Half-cocked, unorganised rebellions have entered Irish mythology as glorious -- though doomed -- blows for freedom. From Silken Thomas's idiotic insurrection through to 1916, it is as if the iron law of consequence does not exist. Historical events almost become almost like a blight of bungalows littered across the countryside. They are all intellectually disconnected; nothing is learnt.
Translate that pathological disregard for the inevitable into the management of a modern society, and you get Anglo-Irish Bank and Sean FitzPatrick, and tiny terraced cottages in Drimnagh being sold in 2007 for €700,000 each.
It took us 20 years to build a few hundred miles of motorway, but without service stations or rest areas; yet Paddy in Britain in the 1950s was building one mile of motorway, complete with service stations, every eight days. In the 1980s, the main Galway-Clifden bus would leave Galway railway station for Clifden five minutes before the train from Dublin arrived. Conversely, the Clifden-Galway bus arrived back at the railway station five minutes after the Dublin-bound train had departed.
In Cork they managed things just a little better. The bus for West Cork left five minutes after the train from Dublin arrived -- however, not from the railway station, but from a bus-terminus half a mile away.
Eamon Coughlan could catch it.
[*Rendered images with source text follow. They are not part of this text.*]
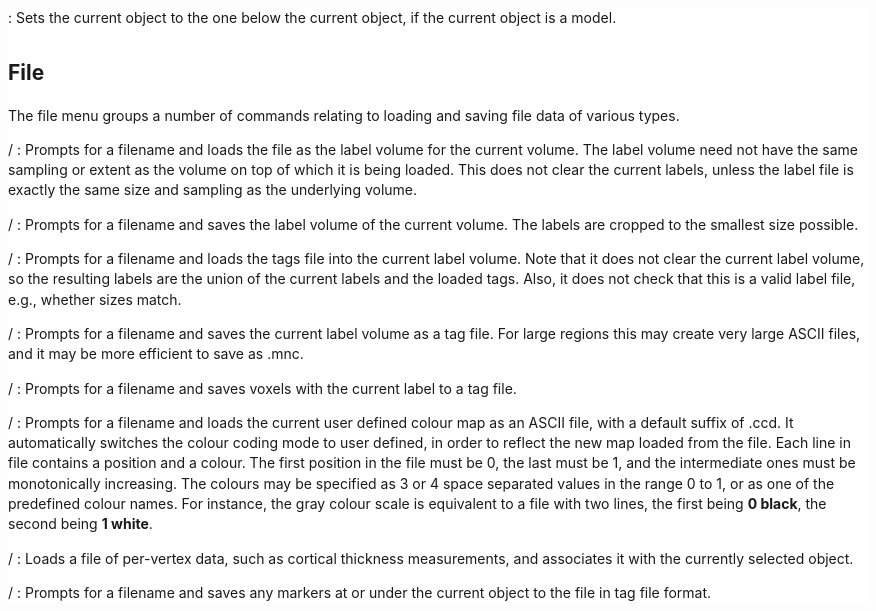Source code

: :   Sets the current object to the one below the current object, if the
    current object is a model.

File
----

The file menu groups a number of commands relating to loading and saving
file data of various types.

<span>/</span>
:   Prompts for a filename and loads the file as the label volume for
    the current volume. The label volume need not have the same sampling
    or extent as the volume on top of which it is being loaded. This
    does not clear the current labels, unless the label file is exactly
    the same size and sampling as the underlying volume.

<span>/</span>
:   Prompts for a filename and saves the label volume of the current
    volume. The labels are cropped to the smallest size possible.

<span>/</span>
:   Prompts for a filename and loads the tags file into the current
    label volume. Note that it does not clear the current label volume,
    so the resulting labels are the union of the current labels and the
    loaded tags. Also, it does not check that this is a valid label
    file, e.g., whether sizes match.

<span>/</span>
:   Prompts for a filename and saves the current label volume as a tag
    file. For large regions this may create very large ASCII files, and
    it may be more efficient to save as <span>.mnc</span>.

<span>/</span>
:   Prompts for a filename and saves voxels with the current label to a
    tag file.

<span>/</span>
:   Prompts for a filename and loads the current user defined colour map
    as an ASCII file, with a default suffix of <span>.ccd</span>. It
    automatically switches the colour coding mode to user defined, in
    order to reflect the new map loaded from the file. Each line in file
    contains a position and a colour. The first position in the file
    must be 0, the last must be 1, and the intermediate ones must be
    monotonically increasing. The colours may be specified as 3 or 4
    space separated values in the range 0 to 1, or as one of the
    predefined colour names. For instance, the gray colour scale is
    equivalent to a file with two lines, the first being <span>**0
    black**</span>, the second being <span>**1 white**</span>.

<span>/</span>
:   Loads a file of per-vertex data, such as cortical thickness
    measurements, and associates it with the currently selected object.

<span>/</span>
:   Prompts for a filename and saves any markers at or under the current
    object to the file in tag file format.
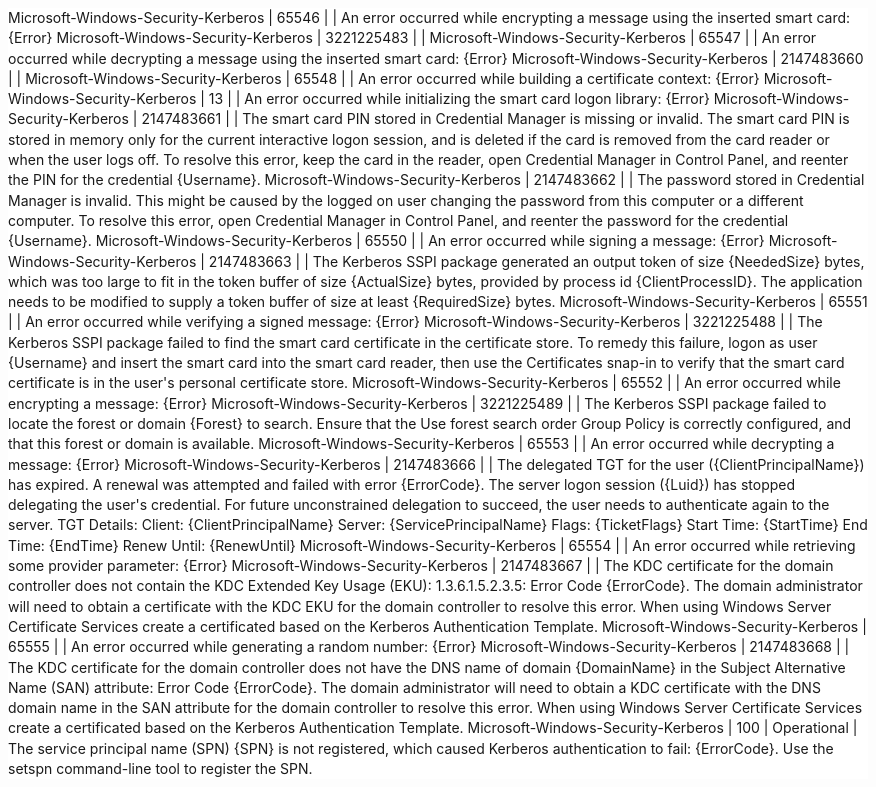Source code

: Microsoft-Windows-Security-Kerberos  |  65546       |               |  An error occurred while encrypting a message using the inserted smart card: {Error}
Microsoft-Windows-Security-Kerberos  |  3221225483  |               |
Microsoft-Windows-Security-Kerberos  |  65547       |               |  An error occurred while decrypting a message using the inserted smart card: {Error}
Microsoft-Windows-Security-Kerberos  |  2147483660  |               |
Microsoft-Windows-Security-Kerberos  |  65548       |               |  An error occurred while building a certificate context: {Error}
Microsoft-Windows-Security-Kerberos  |  13          |               |  An error occurred while initializing the smart card logon library: {Error}
Microsoft-Windows-Security-Kerberos  |  2147483661  |               |  The smart card PIN stored in Credential Manager is missing or invalid. The smart card PIN is stored in memory only for the current interactive logon session, and is deleted if the card is removed from the card reader or when the user logs off. To resolve this error, keep the card in the reader, open Credential Manager in Control Panel, and reenter the PIN for the credential {Username}.
Microsoft-Windows-Security-Kerberos  |  2147483662  |               |  The password stored in Credential Manager is invalid. This might be caused by the logged on user changing the password from this computer or a different computer. To resolve this error, open Credential Manager in Control Panel, and reenter the password for the credential {Username}.
Microsoft-Windows-Security-Kerberos  |  65550       |               |  An error occurred while signing a message: {Error}
Microsoft-Windows-Security-Kerberos  |  2147483663  |               |  The Kerberos SSPI package generated an output token of size {NeededSize} bytes, which was too large to fit in the token buffer of size {ActualSize} bytes, provided by process id {ClientProcessID}.  The application needs to be modified to supply a token buffer of size at least {RequiredSize} bytes.
Microsoft-Windows-Security-Kerberos  |  65551       |               |  An error occurred while verifying a signed message: {Error}
Microsoft-Windows-Security-Kerberos  |  3221225488  |               |  The Kerberos SSPI package failed to find the smart card certificate in the certificate store. To remedy this failure, logon as user {Username} and insert the smart card into the smart card reader, then use the Certificates snap-in to verify that the smart card certificate is in the user's personal certificate store.
Microsoft-Windows-Security-Kerberos  |  65552       |               |  An error occurred while encrypting a message: {Error}
Microsoft-Windows-Security-Kerberos  |  3221225489  |               |  The Kerberos SSPI package failed to locate the forest or domain {Forest} to search.  Ensure that the Use forest search order Group Policy is correctly configured, and that this forest or domain is available.
Microsoft-Windows-Security-Kerberos  |  65553       |               |  An error occurred while decrypting a message: {Error}
Microsoft-Windows-Security-Kerberos  |  2147483666  |               |  The delegated TGT for the user ({ClientPrincipalName}) has expired. A renewal was attempted and failed with error {ErrorCode}. The server logon session ({Luid}) has stopped delegating the user's credential. For future unconstrained delegation to succeed, the user needs to authenticate again to the server. TGT Details:    Client: {ClientPrincipalName}    Server: {ServicePrincipalName}    Flags: {TicketFlags}    Start Time: {StartTime}    End Time: {EndTime}    Renew Until: {RenewUntil}
Microsoft-Windows-Security-Kerberos  |  65554       |               |  An error occurred while retrieving some provider parameter: {Error}
Microsoft-Windows-Security-Kerberos  |  2147483667  |               |  The KDC certificate for the domain controller does not contain the KDC Extended Key Usage (EKU): 1.3.6.1.5.2.3.5: Error Code {ErrorCode}. The domain administrator will need to obtain a certificate with the KDC EKU for the domain controller to resolve this error. When using Windows Server Certificate Services create a certificated based on the Kerberos Authentication Template.
Microsoft-Windows-Security-Kerberos  |  65555       |               |  An error occurred while generating a random number: {Error}
Microsoft-Windows-Security-Kerberos  |  2147483668  |               |  The KDC certificate for the domain controller does not have the DNS name of domain {DomainName} in the Subject Alternative Name (SAN) attribute: Error Code {ErrorCode}. The domain administrator will need to obtain a KDC certificate with the DNS domain name in the SAN attribute for the domain controller to resolve this error. When using Windows Server Certificate Services create a certificated based on the Kerberos Authentication Template.
Microsoft-Windows-Security-Kerberos  |  100         |  Operational  |  The service principal name (SPN) {SPN} is not registered, which caused Kerberos authentication to fail: {ErrorCode}. Use the setspn command-line tool to register the SPN.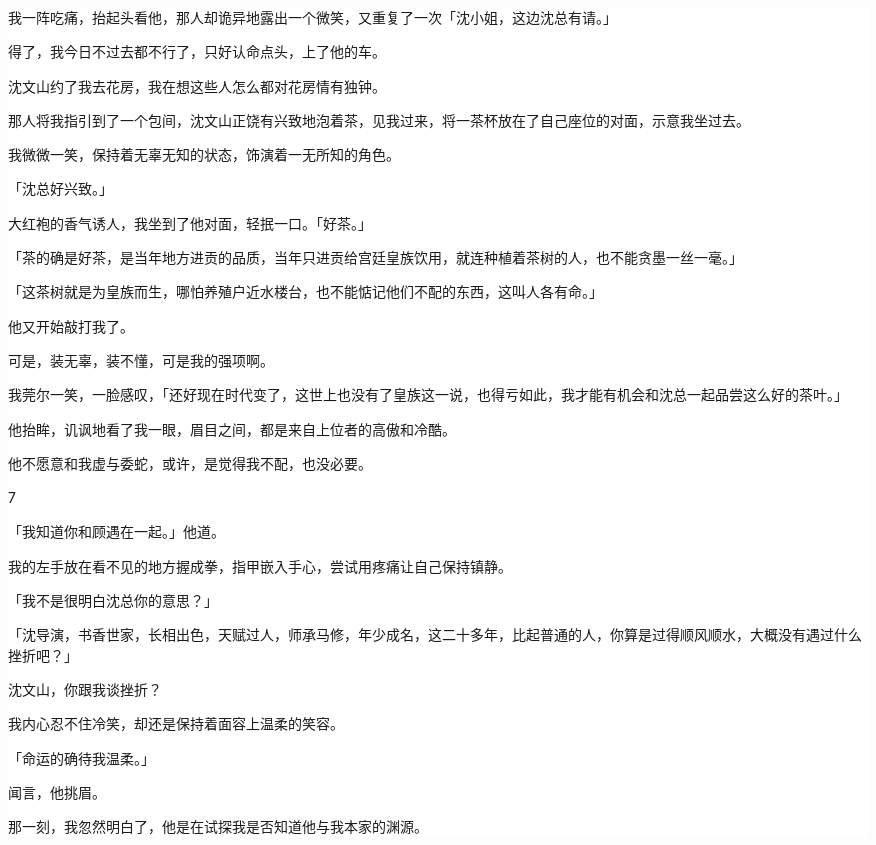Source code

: 
我一阵吃痛，抬起头看他，那人却诡异地露出一个微笑，又重复了一次「沈小姐，这边沈总有请。」


得了，我今日不过去都不行了，只好认命点头，上了他的车。


沈文山约了我去花房，我在想这些人怎么都对花房情有独钟。


那人将我指引到了一个包间，沈文山正饶有兴致地泡着茶，见我过来，将一茶杯放在了自己座位的对面，示意我坐过去。


我微微一笑，保持着无辜无知的状态，饰演着一无所知的角色。


「沈总好兴致。」


大红袍的香气诱人，我坐到了他对面，轻抿一口。「好茶。」


「茶的确是好茶，是当年地方进贡的品质，当年只进贡给宫廷皇族饮用，就连种植着茶树的人，也不能贪墨一丝一毫。」


「这茶树就是为皇族而生，哪怕养殖户近水楼台，也不能惦记他们不配的东西，这叫人各有命。」


他又开始敲打我了。


可是，装无辜，装不懂，可是我的强项啊。


我莞尔一笑，一脸感叹，「还好现在时代变了，这世上也没有了皇族这一说，也得亏如此，我才能有机会和沈总一起品尝这么好的茶叶。」


他抬眸，讥讽地看了我一眼，眉目之间，都是来自上位者的高傲和冷酷。


他不愿意和我虚与委蛇，或许，是觉得我不配，也没必要。


7


「我知道你和顾遇在一起。」他道。


我的左手放在看不见的地方握成拳，指甲嵌入手心，尝试用疼痛让自己保持镇静。


「我不是很明白沈总你的意思？」


「沈导演，书香世家，长相出色，天赋过人，师承马修，年少成名，这二十多年，比起普通的人，你算是过得顺风顺水，大概没有遇过什么挫折吧？」


沈文山，你跟我谈挫折？


我内心忍不住冷笑，却还是保持着面容上温柔的笑容。


「命运的确待我温柔。」


闻言，他挑眉。


那一刻，我忽然明白了，他是在试探我是否知道他与我本家的渊源。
Everyone else, tottering with their bags, would collapse, wheezing in its wake, just as it drew away.
Dysfunctionalism is central to this society. Lateness is not seen for what it is, arrogant selfishness, but as a charming eccentricity.
We have the shortest academic year in the EU, yet still allow teachers annually take a further six weeks uncertificated sick leave. So unsurprisingly, we have the highest rate of illiteracy among school-leavers in Europe.
We give gardai special holiday allowances when they're getting pink in Ibiza, to compensate for the tax-free perks they're missing at work. John Lonergan, the governor of Mountjoy prison, probably the worst and most violent jail in Europe, is a darling of the liberal media.
The best-paid presenter on RTE television, Pat Kenny, attempted to obtain, by "adverse possession", a neighbour's land for free, but ended up in court. The state broadcaster is now giving him a TV weekly special on politics, no doubt with searing insights into ethical improbity in high places.
So -- is this what the aboriginal Iberian gene pool did to us? Gratias EspaƱa - but let's bring on the Poles.